The long-awaited deal to save TikTok from being banned from US app stores is ticking down to completion, On The Money has learned.

An investor group working with Vice President JD Vance has the contours of a deal in place to rescue the popular short-video app from extinction, sources close to the situation said. 

Vance is Trump’s White House point-man in saving TikTok from a ban that under law is set to go into effect April 5 if the app doesn’t divest from its Chinese ownership over concerns that the ruling communist party uses the platform to spy on US citizens.

The deal announcement will also likely include a grace period of some type – 30 days or possibly longer – for the team to iron out details, the source said.

Under the scenario now being discussed, tech giant Oracle would safeguard the app in its cloud, while TikTok’s Chinese-parent ByteDance would take a minority position in a new US majority-owned company, people with direct knowledge of the dealmaking said. 

Large US-based institutions that already have an ownership stake in Bytedance, outfits like General Atlantic and Susquehanna, will form the majority of the ownership team, a move designed to address the US-control stipulations in the law, the sources added.

“We feel good we can get this thing done next week,” said a person with direct knowledge of the negotiations.

A press rep for Vance had no comment. A TikTok spokesman had no comment.

People close to the deal talks caution that the transaction isn’t finalized and could be scuttled or significantly altered. That said, one big hurdle has already been overcome: Tom Cotton, the powerful GOP Senator from Arkansas and a proponent of a TikTok ban, is telling people he will stand down at least for the immediate future and allow the White House to develop a deal structure that complies with ban legislation that he has long favored, people with knowledge of the matter tell On The Money.

The way the TikTok ban law – signed by former President Biden and upheld by the Supreme Court — is written, the company must remove any trace of Chinese control. But the president, in this case Donald Trump, has some discretion in determining if any deal meets those requirements. 
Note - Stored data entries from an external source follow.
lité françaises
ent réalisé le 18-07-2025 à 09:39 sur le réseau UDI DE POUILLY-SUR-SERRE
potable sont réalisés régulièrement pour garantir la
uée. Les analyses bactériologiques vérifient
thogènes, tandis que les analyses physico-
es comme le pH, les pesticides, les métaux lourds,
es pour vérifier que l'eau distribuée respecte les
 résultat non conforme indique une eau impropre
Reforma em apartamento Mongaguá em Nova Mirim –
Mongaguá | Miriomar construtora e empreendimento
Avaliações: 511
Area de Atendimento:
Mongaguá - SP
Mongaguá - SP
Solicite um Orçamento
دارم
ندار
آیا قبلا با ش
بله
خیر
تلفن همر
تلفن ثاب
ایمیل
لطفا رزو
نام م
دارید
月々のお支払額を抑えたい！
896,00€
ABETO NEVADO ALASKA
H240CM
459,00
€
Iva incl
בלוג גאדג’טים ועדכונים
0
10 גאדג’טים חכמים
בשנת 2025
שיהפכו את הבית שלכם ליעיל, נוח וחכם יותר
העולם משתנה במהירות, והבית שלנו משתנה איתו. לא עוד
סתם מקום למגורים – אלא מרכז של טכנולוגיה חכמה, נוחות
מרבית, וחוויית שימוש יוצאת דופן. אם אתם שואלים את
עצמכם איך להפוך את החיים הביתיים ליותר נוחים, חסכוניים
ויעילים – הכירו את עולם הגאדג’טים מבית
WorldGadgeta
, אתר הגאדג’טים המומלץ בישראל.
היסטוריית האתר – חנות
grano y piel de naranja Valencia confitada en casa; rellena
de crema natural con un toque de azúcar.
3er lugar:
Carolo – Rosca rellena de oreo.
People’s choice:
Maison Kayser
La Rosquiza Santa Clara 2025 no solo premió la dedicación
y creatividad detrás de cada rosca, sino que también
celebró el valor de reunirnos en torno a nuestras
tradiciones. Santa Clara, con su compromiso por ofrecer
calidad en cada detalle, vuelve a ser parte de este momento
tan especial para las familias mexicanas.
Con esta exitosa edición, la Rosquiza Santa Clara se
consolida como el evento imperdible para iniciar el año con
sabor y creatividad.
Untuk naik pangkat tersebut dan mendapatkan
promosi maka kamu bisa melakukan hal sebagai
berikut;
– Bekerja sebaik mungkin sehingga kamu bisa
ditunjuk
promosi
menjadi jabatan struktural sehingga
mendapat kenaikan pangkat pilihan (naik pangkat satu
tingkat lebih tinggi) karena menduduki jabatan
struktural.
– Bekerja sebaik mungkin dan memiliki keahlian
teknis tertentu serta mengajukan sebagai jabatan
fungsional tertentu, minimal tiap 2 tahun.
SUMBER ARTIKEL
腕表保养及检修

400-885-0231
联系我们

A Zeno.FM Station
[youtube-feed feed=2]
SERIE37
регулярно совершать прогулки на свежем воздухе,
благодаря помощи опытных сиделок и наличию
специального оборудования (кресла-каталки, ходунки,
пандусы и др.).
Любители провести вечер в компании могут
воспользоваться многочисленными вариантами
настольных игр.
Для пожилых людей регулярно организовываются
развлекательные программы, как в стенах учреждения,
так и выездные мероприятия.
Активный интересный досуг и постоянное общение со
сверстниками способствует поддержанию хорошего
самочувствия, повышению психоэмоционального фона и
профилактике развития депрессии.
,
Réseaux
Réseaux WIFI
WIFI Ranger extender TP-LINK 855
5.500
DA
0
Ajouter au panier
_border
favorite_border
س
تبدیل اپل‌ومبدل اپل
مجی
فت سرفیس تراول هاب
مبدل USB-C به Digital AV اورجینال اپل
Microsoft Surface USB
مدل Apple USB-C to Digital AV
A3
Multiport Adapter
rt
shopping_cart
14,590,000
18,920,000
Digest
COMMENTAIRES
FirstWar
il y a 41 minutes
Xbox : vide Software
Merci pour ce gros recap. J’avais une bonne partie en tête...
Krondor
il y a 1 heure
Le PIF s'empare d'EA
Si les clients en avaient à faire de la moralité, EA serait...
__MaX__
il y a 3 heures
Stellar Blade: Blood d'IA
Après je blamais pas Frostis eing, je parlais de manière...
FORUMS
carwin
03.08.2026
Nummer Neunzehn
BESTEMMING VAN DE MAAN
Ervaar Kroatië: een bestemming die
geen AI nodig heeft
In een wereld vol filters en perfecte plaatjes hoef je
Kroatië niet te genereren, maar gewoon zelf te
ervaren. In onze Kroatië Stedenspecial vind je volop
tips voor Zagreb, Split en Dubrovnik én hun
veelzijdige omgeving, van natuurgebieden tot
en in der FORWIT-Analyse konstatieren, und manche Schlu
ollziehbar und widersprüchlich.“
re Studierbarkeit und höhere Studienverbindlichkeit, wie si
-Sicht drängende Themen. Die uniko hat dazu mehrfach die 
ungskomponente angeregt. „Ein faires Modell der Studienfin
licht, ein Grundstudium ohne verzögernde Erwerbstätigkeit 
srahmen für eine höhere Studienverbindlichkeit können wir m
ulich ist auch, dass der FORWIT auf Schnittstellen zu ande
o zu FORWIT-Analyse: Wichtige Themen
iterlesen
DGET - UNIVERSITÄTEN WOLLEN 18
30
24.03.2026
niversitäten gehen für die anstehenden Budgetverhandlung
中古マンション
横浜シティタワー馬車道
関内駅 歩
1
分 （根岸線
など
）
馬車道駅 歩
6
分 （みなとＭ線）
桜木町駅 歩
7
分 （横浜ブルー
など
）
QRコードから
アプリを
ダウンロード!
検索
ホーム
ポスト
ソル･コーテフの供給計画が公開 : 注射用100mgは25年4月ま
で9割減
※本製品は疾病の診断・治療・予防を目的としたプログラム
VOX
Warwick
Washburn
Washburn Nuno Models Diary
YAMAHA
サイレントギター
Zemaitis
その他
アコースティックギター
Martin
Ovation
Despite the progress, the new US-led investor group and Vance are grappling with the potential massive civil liabilities that under the legislation could be imposed on investors if courts rule that any circumvention violates the law’s provisions to prevent the Chinese from controlling the company in any way, including through its all-important algorithm.

Another unknown is the new company’s valuation. TikTok is a private company, but it’s also enormously popular, with its US app garnering around 170 million users. Deal team members say the new company could be worth anywhere from $20 billion to $40 billion or more.

Still, it’s hard to value given the controversy surrounding the company and charges that it is used as an espionage tool of the communist Chinese government — an accusation that TikTok and ByteDance have long denied.

Another complicating matter is the deal’s current structure that includes TikTok’s current Chinese-made algorithm, the technology that gives the app its secret sauce of providing an endless supply of user videos based on personal preferences, but critics say, is also the tool used by the Chinese government to engage in espionage.

Some of the new equity investors have discussed a White House indemnification over this liability because of the existence of the Chinese algo and its potential legal ramifications. Others say the new ownership team will eventually have to create their own algorithm to stay within the law’s parameters.

On top of everything else, Vance and the new ownership group will need buy-in from the Chinese government, which controls China Inc.

TikTok’s emergence as among the most popular social media platforms, mostly with the youth of America, has been haunting Silicon Valley, Wall Street and Washington for more than five years. Trump once sought to ban the app but did a 180 after the recent election and said he wanted to preserve it.

Trump believes that during the 2024 presidential campaign, enough pro-Trump videos surfaced on the app that it helped him win votes in the 18 to 24 crowd that dominates its user base.